EXTRACTED RECORDS Block Start

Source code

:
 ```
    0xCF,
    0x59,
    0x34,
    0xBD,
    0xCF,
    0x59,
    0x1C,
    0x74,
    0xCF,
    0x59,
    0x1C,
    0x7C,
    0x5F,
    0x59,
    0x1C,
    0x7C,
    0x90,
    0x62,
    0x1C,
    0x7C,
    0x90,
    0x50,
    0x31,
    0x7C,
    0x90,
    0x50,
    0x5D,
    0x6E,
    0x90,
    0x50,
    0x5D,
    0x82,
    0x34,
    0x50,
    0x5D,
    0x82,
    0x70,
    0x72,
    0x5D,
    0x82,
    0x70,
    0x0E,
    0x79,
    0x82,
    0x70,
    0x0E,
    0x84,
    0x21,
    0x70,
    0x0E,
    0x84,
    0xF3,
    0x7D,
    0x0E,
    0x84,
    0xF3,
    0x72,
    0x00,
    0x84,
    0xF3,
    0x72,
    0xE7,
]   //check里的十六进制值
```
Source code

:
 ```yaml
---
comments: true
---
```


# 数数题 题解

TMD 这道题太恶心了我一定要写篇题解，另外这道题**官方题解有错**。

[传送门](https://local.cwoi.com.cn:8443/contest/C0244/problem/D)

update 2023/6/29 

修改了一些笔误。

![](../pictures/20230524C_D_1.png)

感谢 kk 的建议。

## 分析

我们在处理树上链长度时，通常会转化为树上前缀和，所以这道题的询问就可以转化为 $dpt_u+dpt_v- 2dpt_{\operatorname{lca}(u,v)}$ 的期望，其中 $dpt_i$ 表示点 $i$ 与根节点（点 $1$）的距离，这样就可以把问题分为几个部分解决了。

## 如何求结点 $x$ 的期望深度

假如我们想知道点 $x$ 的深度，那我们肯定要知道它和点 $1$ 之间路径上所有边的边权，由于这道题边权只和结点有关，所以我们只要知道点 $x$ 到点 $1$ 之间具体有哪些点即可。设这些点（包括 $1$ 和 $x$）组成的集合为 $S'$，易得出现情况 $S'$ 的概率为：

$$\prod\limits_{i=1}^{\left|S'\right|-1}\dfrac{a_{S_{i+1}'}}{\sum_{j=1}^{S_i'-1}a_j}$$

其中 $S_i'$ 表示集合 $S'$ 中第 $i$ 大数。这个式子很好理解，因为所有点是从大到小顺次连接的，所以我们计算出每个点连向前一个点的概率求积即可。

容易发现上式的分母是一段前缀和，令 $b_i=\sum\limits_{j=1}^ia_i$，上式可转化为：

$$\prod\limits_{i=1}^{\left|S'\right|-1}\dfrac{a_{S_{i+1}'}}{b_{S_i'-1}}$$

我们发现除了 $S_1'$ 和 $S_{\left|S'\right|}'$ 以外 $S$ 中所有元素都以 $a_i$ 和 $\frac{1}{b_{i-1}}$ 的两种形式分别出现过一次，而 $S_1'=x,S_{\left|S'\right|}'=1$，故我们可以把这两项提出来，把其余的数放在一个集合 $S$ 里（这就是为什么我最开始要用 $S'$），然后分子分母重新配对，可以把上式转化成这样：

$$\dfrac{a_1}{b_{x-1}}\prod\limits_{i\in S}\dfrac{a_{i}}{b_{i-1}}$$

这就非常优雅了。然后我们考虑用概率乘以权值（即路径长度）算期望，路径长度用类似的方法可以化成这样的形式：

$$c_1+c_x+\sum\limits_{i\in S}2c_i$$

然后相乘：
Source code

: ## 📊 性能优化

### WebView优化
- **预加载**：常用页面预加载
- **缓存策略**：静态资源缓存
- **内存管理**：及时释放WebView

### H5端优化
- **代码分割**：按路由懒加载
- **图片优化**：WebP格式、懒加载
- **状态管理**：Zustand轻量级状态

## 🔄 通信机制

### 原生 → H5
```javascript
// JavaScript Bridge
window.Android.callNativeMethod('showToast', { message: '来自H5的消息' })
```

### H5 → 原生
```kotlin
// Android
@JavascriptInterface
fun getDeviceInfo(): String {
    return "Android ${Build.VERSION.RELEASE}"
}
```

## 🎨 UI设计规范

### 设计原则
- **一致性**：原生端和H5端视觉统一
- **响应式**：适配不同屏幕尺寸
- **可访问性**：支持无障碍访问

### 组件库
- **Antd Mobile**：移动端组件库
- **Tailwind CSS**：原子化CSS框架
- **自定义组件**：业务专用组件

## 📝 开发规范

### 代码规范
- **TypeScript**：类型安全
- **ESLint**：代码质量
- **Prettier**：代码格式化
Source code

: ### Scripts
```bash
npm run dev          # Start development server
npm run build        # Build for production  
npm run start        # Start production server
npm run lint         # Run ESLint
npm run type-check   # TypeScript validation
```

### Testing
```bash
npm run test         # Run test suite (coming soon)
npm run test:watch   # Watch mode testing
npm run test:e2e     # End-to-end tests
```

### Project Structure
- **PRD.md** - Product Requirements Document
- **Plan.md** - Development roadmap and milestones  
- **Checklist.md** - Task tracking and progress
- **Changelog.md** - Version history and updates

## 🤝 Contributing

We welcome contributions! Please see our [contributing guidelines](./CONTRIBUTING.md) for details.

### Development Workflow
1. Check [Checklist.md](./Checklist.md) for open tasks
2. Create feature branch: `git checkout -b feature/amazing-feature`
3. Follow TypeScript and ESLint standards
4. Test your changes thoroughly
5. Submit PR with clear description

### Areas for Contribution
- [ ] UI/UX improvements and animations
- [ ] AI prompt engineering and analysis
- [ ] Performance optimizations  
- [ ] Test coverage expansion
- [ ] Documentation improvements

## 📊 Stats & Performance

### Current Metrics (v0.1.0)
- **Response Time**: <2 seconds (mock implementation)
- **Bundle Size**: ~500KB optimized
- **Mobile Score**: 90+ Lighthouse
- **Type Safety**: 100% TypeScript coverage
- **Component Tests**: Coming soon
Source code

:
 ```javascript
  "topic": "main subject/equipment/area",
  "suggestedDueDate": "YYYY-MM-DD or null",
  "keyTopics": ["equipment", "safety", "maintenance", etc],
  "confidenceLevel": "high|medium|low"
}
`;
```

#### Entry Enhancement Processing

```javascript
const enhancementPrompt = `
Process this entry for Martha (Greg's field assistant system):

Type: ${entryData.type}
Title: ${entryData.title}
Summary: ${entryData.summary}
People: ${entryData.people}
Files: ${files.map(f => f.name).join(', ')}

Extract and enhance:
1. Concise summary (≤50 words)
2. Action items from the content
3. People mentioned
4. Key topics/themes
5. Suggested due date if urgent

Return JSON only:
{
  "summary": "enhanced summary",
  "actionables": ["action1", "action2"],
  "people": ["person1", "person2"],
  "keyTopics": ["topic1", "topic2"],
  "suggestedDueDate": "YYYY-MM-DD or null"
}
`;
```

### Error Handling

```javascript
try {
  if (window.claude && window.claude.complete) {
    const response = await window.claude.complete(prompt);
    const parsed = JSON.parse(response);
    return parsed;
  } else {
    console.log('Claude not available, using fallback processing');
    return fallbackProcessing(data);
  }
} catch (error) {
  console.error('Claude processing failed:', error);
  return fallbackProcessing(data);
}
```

EXTRACTED RECORDS Block End

• _WHAT THE TASK REQUIRES_:
Beginning at the line with "### Areas for Contribution" and ending at the line with "- **Mobile Score**: 90+ Lighthouse", reproduce each line of the data above exactly, and add no other lines.

• _PROBLEM SOLUTION_:
### Areas for Contribution
- [ ] UI/UX improvements and animations
- [ ] AI prompt engineering and analysis
- [ ] Performance optimizations  
- [ ] Test coverage expansion
- [ ] Documentation improvements

## 📊 Stats & Performance

### Current Metrics (v0.1.0)
- **Response Time**: <2 seconds (mock implementation)
- **Bundle Size**: ~500KB optimized
- **Mobile Score**: 90+ Lighthouse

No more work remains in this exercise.